Nutritional Sciences


Art History

Research Interests

  • Nutritional Science
  • Diet in relation to overall health and quality of life
  • Weight management

Academic Awards

  • Dean's List 5 out of 6 semesters


  • Alpha Epsilon Delta Pre Health Honor Society
  • UF Pre-Dental Society
  • Global Medical Brigades


  • UF College of Dentistry Clinic-2B

Hobbies and Interests

  • Ceramics
  • Cooking
  • Music
  • Dance

Research Description

Assessing the Impact of a Weight Intervention Program for Breast Cancer Survivors on their Dietary Habits
Cancer survivors die of non-cancer related diseases, such as cardiovascular disease, at higher rates than those never diagnosed with cancer.

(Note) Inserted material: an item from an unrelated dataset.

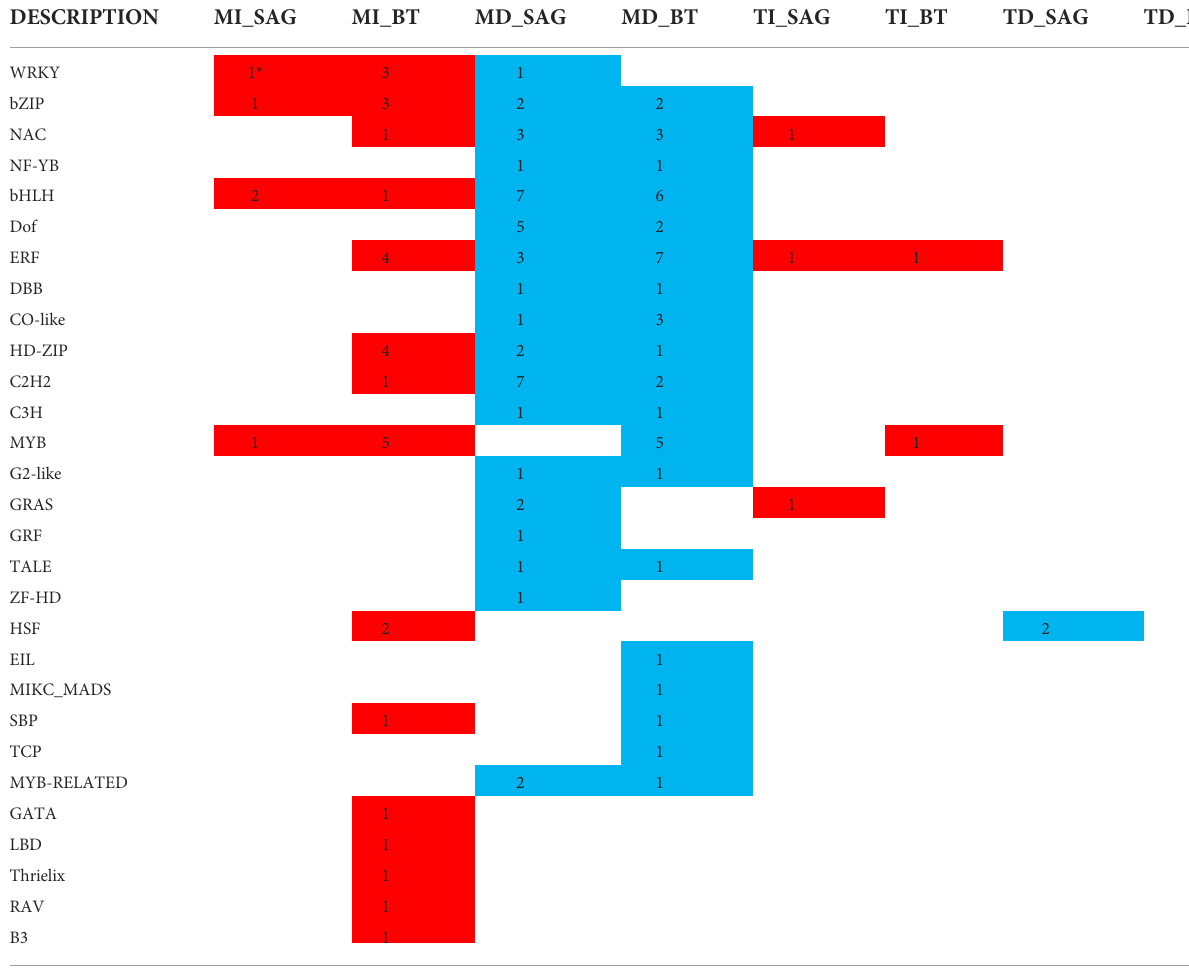
*Number of genes in each family for each expression cluster Red indicates up-regulated and blue indicates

Diet, particularly the intake of fruits and vegetables, can play a part in reducing the occurrence of cancer and cardiovascular diseases. My project involves assessing the effectiveness of a behavioral lifestyle intervention for female breast cancer survivors and compare its effectiveness to a commercial weight loss intervention. Prior to the intervention, during, and after, participants will partake in three 24 hour recalls. The dietary quality of the participants will be calculated from the 24 hour recall data to determine the Healthy Eating Index (HEI) score. My hypothesis is that while participants in both interventions will show a difference in weight loss, the dietary quality of those in the breast cancer tailored intervention will show more conformity with the Dietary Guidelines, as assessed by the HEI, and will include more foods with anti inflammatory properties. I predict that because our intervention program will increase the fruit and vegetable intake of its participants more than those in the commercial weight loss intervention. My specific aims include using the Healthy Eating Index to assess the quality of the participants’ diets and comparing the quantity of foods with anti inflammatory properties in the diets of participants in both programs by looking at fruit and vegetable intake. Prior to the intervention I assisted in conducting focus groups where we met with breast cancer survivors and healthcare providers alike. These focus groups were meant to assess what specific physical, nutritional, psychological, and behavioral concerns of breast cancer survivors needed to be met in the intervention.